Part of the allure of using RICO in white-collar cases may be the same soak-the-rich mentality that has also altered the landscape of tort and contract law generally. And there is also what might be called the moral relativism defense of RICO, which equates the activities of organized criminals with those of legitimate businesses and is unable to differentiate between the two. Under this view, the rigorous penalties of RICO are just as applicable against an investment banker or an accountant as against the head of a Mafia family. There may be people who think that unintentional violations of complex stock-parking regulations and disclosure laws are as dastardly as murder and extortion, but I doubt there are many such people.
One may be Notre Dame law professor and chief draftsman of the RICO law, Robert Blakey. He is now its chief defender—or apologist. He told Forbes magazine that "Mike Milken made $550 million in one year.…Nobody else made that much in the history of the country except Al Capone. What did he do? He cheated. What was Milken doing? He cheated. Of course, Capone stole and killed to do it." Of course.

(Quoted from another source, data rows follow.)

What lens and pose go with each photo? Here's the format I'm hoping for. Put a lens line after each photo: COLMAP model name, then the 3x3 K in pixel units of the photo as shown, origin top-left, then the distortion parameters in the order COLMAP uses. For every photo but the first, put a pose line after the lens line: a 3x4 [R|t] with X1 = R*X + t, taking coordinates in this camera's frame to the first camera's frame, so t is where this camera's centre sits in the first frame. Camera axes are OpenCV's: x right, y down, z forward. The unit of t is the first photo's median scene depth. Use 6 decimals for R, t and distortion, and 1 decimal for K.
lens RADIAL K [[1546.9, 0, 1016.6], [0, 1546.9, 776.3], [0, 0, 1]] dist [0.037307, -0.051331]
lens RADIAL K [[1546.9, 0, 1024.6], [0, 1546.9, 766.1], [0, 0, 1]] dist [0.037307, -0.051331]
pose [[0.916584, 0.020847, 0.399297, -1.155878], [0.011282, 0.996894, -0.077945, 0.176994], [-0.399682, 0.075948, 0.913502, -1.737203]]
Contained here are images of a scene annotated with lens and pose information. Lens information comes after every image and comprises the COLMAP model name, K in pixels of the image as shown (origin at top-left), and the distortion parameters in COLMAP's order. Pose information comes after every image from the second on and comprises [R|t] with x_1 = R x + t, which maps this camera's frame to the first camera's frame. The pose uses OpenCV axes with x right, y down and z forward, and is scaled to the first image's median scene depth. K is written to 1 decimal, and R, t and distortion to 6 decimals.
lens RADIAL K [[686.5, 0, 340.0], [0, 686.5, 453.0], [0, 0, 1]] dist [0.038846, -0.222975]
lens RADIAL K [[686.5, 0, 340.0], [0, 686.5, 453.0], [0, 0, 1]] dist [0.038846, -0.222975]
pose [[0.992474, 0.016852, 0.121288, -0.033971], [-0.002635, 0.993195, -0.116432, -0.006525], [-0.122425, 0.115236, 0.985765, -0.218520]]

And of course there are other huge differences between the Mafia and Drexel. The Mafia was set up as a criminal enterprise; Drexel is a registered brokerage. The Mafia makes money by committing crimes; Drexel makes money by attracting clients. The Mafia gets involved with legitimate companies only as a deviation from its norm; if Drexel broke the law, it would be a deviation from its usual pattern. It is easy to identify the victims of the Mafia; it is sometimes not so easy to identify victims of alleged securities fraud.
Certainly we have never held any kind of national debate on whether as a society we want legitimate businesspeople to live in fear of criminal or civil RICO charges, for things they may or may not have done. All nine Supreme Court Justices agree that Congress never intended RICO to be applied as broadly as it is now. Until Congress or the Supreme Court does something about this outrage, the real racket is RICO itself.
L. Gordon Crovitz, a lawyer, is assistant editor of the editorial page of the Wall Street Journal. This article is based on a speech before the Los Angeles Lawyers Division of the Federalist Society and the Libertarian Law Council.